Task data Block Start

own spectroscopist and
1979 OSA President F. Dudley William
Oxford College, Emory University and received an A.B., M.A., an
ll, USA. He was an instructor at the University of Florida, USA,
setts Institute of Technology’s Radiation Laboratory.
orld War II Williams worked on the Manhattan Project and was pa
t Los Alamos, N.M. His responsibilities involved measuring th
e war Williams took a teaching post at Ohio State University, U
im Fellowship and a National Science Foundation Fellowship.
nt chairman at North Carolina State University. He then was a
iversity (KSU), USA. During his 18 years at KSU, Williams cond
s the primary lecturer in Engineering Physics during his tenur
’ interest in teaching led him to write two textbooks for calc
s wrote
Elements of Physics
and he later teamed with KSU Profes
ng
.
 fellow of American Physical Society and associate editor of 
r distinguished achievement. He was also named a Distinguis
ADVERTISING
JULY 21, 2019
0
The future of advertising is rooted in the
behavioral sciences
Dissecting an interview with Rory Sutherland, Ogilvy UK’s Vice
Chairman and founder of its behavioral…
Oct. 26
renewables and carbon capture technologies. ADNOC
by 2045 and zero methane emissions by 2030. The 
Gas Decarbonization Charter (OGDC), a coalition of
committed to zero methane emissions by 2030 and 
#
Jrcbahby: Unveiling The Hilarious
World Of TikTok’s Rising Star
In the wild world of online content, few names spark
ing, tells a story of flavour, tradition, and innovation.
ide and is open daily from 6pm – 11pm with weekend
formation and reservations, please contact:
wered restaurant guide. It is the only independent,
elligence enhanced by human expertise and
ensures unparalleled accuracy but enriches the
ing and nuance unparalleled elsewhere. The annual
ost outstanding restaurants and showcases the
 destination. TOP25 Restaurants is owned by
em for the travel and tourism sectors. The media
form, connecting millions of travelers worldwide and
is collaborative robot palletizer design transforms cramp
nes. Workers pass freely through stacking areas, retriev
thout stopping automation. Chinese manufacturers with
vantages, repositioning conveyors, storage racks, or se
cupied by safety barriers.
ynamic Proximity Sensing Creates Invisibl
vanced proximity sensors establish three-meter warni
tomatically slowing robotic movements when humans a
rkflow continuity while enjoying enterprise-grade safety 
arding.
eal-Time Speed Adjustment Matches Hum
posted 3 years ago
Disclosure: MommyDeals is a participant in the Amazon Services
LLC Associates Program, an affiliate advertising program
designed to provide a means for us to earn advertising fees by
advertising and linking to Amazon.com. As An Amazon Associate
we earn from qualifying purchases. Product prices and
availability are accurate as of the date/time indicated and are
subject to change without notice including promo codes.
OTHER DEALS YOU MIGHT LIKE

Task data Block End

• What this task involves
Would you print exactly and only the lines of the material above that run from the line with "wered restaurant guide." through the line with "em for the travel", both included?

• Task solution
wered restaurant guide. It is the only independent,
elligence enhanced by human expertise and
ensures unparalleled accuracy but enriches the
ing and nuance unparalleled elsewhere. The annual
ost outstanding restaurants and showcases the
 destination. TOP25 Restaurants is owned by
em for the travel and tourism sectors. The media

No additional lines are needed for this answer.